-------- GIVEN RECORDS --------

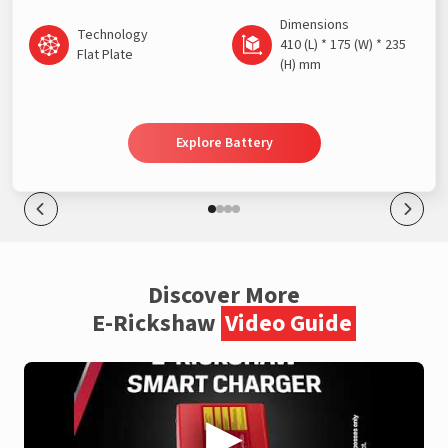
Dimensions
Technology
410 (L) * 175 (W) * 235
Flat Plate
(H) mm
Explore Battery
Discover More
E-Rickshaw
Video Guide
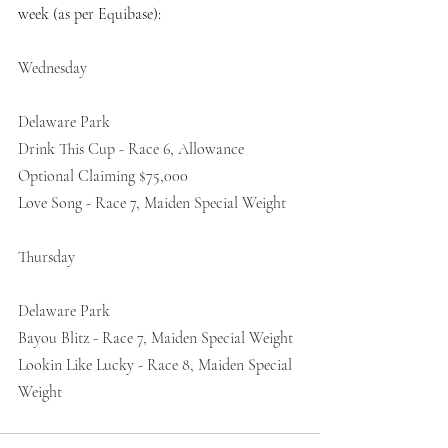
week (as per Equibase):
Wednesday
Delaware Park
Drink This Cup - Race 6, Allowance 
Optional Claiming $75,000
Love Song - Race 7, Maiden Special Weight
Thursday
Delaware Park
Bayou Blitz - Race 7, Maiden Special Weight
Lookin Like Lucky - Race 8, Maiden Special 
Weight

--------

» **WORK ITEM**
Set down the entries above exactly; no pictures belong in the copy.

» **RESPONSE BOX**
Dimensions
Technology
410 (L) * 175 (W) * 235
Flat Plate
(H) mm
Explore Battery
Discover More
E-Rickshaw
Video Guide
week (as per Equibase):
Wednesday
Delaware Park
Drink This Cup - Race 6, Allowance 
Optional Claiming $75,000
Love Song - Race 7, Maiden Special Weight
Thursday
Delaware Park
Bayou Blitz - Race 7, Maiden Special Weight
Lookin Like Lucky - Race 8, Maiden Special 
Weight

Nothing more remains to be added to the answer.